Associate Professor Helen Keane

When I started my PhD in the 1990s I was fortunate enough to be part of a political theory reading group run by Barry. It was an exhilarating and formative experience. Barry combined intellectual brilliance and perspicacity with abiding kindness and generosity. At the time, the culture of ANU was hierarchical and patriarchal; Barry’s reading group was an oasis of genuinely democratic exchange. Despite the gulf between what he knew and what we knew, he treated our ideas seriously and with great respect. He was the best listener and a master of the gentle but devastating question, always pushing his students to think better and with more clarity. He was uninterested in creating disciples and was resistant to fads and any form of mystification. I owe Barry an enormous debt as a teacher and scholar. In recent years I did not see him as often as I would have liked, but his twitter commentary on politics and public affairs was a daily pleasure.
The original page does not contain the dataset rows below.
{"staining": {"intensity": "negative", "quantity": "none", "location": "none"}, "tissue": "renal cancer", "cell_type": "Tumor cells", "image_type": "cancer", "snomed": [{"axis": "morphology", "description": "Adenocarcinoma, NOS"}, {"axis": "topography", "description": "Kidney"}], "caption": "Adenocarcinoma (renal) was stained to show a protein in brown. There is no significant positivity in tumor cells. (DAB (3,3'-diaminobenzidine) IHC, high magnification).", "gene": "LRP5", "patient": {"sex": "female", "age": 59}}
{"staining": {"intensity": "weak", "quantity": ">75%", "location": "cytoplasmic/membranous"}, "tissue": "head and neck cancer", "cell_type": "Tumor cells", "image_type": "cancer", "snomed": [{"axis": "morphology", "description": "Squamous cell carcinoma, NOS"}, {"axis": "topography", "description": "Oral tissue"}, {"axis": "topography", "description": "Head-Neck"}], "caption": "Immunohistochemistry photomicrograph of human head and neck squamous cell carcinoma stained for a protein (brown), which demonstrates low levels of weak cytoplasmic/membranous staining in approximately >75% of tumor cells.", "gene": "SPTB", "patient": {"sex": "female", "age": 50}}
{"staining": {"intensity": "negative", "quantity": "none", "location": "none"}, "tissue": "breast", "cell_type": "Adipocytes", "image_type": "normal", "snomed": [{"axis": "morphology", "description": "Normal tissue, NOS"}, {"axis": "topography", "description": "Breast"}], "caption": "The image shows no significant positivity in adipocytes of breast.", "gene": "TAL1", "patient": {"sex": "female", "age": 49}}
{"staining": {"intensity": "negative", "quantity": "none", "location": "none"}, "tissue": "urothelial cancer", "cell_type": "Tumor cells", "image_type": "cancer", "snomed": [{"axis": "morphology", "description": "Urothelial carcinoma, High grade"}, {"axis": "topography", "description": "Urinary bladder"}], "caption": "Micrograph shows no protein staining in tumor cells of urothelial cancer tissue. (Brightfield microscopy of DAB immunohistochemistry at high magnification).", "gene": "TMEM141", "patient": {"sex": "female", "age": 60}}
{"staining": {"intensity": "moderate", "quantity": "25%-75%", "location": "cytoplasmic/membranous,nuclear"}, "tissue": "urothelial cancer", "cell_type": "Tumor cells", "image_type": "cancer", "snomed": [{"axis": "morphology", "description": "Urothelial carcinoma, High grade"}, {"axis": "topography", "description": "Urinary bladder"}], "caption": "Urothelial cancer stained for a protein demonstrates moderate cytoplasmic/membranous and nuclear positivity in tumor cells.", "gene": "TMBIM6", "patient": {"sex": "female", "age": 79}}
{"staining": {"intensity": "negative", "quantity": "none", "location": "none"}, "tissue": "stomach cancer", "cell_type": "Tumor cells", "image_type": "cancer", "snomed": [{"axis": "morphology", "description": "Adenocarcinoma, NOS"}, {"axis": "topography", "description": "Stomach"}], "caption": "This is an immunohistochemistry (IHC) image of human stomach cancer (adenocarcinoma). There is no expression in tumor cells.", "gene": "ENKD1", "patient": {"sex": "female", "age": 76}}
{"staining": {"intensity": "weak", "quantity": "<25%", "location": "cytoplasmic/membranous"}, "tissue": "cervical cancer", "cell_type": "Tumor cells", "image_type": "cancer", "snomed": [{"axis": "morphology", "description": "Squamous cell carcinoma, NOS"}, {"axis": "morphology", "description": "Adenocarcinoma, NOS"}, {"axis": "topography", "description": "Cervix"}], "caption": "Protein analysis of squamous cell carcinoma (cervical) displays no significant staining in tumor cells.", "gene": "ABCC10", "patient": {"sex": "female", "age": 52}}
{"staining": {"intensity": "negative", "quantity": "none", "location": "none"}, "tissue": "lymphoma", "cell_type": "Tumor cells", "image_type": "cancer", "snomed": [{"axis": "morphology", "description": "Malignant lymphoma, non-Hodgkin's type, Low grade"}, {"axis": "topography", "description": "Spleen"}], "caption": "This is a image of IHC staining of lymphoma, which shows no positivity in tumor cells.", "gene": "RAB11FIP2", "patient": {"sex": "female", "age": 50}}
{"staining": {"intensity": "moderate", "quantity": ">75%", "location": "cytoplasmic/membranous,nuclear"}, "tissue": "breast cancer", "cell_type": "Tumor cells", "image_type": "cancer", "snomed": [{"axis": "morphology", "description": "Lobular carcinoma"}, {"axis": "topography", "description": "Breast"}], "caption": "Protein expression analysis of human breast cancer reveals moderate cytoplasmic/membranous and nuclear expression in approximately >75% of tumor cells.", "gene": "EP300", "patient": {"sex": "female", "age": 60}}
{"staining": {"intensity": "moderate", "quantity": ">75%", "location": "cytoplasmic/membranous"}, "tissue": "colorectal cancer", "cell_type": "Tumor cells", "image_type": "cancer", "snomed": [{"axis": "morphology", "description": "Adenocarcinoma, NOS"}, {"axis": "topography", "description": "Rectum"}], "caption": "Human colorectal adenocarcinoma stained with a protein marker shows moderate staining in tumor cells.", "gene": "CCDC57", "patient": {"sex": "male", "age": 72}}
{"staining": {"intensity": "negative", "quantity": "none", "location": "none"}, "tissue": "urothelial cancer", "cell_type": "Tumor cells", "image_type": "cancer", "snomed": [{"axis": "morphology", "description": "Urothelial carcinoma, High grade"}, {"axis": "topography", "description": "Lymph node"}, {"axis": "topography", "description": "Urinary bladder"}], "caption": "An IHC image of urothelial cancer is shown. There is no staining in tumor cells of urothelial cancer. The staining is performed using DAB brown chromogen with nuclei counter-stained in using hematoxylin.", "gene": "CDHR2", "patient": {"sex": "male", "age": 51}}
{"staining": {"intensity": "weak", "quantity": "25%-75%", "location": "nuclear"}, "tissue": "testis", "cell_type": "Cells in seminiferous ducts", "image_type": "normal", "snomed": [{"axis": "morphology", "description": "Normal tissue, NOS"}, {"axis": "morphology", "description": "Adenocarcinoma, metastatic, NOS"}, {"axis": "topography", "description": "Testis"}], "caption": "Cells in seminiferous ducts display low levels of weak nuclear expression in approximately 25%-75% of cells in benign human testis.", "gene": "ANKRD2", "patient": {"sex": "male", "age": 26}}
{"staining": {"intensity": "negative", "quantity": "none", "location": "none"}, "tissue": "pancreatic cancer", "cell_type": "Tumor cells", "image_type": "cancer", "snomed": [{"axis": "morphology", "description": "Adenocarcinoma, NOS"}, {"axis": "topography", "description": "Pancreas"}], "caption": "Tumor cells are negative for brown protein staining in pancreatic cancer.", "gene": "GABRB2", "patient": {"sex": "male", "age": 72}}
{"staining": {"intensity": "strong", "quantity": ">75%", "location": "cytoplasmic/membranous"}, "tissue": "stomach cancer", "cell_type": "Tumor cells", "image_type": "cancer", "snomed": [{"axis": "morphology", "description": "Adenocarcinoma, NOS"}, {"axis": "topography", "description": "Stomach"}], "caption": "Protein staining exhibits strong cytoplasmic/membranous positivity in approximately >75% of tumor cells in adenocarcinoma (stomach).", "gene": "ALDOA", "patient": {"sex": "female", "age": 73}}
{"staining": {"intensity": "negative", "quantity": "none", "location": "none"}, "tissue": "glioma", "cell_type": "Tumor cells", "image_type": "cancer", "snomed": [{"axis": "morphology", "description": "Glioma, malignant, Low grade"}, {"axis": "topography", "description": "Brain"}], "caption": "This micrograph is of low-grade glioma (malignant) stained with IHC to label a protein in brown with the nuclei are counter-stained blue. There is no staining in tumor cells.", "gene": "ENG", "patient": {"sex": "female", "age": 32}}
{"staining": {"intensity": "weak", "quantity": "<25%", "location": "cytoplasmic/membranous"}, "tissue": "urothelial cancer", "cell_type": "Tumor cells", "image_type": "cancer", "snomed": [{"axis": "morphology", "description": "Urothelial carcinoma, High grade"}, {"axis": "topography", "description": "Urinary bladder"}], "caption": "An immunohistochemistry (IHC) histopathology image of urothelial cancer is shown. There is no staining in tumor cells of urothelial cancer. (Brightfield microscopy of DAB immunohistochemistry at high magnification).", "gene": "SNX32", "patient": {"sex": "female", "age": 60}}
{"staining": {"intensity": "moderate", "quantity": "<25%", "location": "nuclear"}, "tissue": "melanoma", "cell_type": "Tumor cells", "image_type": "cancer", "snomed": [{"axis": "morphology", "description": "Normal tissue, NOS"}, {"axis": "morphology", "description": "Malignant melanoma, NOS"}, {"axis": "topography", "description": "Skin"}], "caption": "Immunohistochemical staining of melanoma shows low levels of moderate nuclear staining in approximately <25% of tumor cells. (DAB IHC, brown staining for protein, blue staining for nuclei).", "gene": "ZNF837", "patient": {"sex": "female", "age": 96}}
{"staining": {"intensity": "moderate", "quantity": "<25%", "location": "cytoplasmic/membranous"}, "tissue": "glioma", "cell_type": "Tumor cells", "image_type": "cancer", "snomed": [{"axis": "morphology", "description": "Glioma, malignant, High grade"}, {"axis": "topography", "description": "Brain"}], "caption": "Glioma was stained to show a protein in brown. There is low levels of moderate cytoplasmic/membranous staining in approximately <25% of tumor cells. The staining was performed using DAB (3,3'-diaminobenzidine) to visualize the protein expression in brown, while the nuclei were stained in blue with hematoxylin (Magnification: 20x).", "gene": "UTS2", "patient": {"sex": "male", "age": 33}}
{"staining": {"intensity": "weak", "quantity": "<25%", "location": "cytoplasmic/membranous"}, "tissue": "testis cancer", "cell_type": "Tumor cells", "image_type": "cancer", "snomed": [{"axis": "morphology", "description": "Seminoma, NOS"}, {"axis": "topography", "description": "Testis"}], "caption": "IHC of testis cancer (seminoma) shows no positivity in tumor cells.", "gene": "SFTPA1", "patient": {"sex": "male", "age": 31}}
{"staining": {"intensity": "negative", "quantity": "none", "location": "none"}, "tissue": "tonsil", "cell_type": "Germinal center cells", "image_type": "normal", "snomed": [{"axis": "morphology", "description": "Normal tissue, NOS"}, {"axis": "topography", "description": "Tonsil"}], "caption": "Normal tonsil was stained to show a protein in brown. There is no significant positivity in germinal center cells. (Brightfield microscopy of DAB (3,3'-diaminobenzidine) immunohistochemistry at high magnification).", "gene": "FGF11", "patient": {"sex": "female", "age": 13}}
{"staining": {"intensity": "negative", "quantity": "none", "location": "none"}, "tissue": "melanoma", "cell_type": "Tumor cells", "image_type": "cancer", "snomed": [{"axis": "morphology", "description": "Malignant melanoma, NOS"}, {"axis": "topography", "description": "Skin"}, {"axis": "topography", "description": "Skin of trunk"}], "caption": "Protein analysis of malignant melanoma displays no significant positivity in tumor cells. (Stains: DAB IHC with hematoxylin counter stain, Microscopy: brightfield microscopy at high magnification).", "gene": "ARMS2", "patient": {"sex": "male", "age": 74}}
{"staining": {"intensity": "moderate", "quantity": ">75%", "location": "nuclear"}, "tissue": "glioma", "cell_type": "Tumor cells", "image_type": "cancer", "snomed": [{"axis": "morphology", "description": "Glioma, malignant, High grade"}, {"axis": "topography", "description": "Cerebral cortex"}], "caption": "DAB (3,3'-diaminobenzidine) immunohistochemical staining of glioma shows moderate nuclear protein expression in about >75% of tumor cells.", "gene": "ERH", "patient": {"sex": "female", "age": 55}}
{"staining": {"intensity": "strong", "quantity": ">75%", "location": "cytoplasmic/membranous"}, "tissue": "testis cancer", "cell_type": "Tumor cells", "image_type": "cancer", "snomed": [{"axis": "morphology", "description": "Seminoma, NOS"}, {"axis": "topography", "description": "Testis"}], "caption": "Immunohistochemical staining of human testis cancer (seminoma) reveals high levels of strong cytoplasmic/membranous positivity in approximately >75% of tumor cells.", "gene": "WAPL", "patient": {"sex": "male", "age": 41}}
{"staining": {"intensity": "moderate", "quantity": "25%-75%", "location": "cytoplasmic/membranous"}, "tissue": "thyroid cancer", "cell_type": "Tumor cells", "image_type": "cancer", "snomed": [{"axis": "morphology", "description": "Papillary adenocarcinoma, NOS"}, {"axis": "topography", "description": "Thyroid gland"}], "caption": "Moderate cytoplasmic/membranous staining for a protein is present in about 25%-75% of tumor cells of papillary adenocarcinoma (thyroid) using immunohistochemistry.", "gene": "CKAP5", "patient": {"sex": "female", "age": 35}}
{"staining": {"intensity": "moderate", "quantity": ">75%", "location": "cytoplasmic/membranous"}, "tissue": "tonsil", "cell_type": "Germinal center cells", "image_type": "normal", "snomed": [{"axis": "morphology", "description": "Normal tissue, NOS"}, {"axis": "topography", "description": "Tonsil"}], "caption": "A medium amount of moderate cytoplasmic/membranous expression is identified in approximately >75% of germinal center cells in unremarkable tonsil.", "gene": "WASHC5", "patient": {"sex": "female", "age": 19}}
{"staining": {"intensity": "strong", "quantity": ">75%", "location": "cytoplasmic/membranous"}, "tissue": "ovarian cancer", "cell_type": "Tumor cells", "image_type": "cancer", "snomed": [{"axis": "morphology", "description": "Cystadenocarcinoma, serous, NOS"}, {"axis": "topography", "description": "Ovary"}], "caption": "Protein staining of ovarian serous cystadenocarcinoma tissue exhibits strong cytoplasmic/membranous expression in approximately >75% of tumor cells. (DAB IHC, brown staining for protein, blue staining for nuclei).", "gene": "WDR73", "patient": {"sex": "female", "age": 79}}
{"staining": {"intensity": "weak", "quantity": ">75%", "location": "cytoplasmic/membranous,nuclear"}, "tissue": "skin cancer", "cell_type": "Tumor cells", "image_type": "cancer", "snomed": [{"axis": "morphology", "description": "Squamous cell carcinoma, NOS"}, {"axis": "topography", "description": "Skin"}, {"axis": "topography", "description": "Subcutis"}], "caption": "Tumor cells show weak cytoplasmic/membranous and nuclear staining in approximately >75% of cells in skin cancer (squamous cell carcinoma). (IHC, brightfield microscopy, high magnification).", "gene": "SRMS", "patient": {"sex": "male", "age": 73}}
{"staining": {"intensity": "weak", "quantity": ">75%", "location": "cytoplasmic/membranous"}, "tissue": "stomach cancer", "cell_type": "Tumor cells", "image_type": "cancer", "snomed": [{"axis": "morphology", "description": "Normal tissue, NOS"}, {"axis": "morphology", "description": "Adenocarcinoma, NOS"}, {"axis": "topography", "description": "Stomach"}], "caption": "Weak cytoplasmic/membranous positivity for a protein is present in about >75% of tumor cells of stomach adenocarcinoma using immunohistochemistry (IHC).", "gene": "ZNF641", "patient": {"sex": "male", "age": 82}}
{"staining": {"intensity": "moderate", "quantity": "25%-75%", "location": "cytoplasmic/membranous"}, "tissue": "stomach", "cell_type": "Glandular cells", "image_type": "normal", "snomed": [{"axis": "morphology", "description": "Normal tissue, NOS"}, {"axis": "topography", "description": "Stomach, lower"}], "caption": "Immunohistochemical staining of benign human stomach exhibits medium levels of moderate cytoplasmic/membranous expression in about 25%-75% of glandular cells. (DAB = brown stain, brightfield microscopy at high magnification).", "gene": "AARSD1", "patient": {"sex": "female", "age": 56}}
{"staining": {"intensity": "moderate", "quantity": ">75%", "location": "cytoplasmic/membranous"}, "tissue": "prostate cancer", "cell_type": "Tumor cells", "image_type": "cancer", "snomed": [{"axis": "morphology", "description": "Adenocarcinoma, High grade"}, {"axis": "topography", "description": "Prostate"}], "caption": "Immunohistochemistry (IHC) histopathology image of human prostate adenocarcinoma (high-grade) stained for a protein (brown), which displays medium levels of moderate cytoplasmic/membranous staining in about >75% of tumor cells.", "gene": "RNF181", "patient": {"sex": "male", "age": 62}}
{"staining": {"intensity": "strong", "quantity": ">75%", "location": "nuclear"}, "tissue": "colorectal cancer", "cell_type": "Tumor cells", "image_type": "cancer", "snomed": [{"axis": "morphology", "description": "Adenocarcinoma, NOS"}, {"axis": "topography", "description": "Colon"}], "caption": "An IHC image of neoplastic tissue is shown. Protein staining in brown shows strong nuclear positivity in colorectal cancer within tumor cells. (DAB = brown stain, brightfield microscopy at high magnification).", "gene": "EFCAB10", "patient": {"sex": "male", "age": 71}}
He remained engaged, incisive and irreverent until the very end of his life.


Professor Philip Pettit

Barry’s move from the UK was an event we cheered back at the ANU in the late 1980’s. Then in his prime (a prime he maintained, of course, for most of his remaining years), Barry was a refreshing arrival on campus whose challenges pushed everyone in his broad area of interest, regardless of the side they took, to sharpen their arguments and shape up their performance. He was ready to question the most cherished assumptions of those who cherished him most but his questions always took an amused form that left friendship intact and exchange open. While he loved to challenge those like me whom he undoubtedly saw as normatively naive, he always seemed to do this with his tongue in his cheek—literally, as it sometimes looked, not just metaphorically—keeping rancor at bay and reconciliation in prospect. Not that he much liked reconciliation, at least in intellectual matters; I think he saw easy agreement as a sure sign of laziness and complacency. Those traits were as repulsive to him as comradeship and affection were appealing.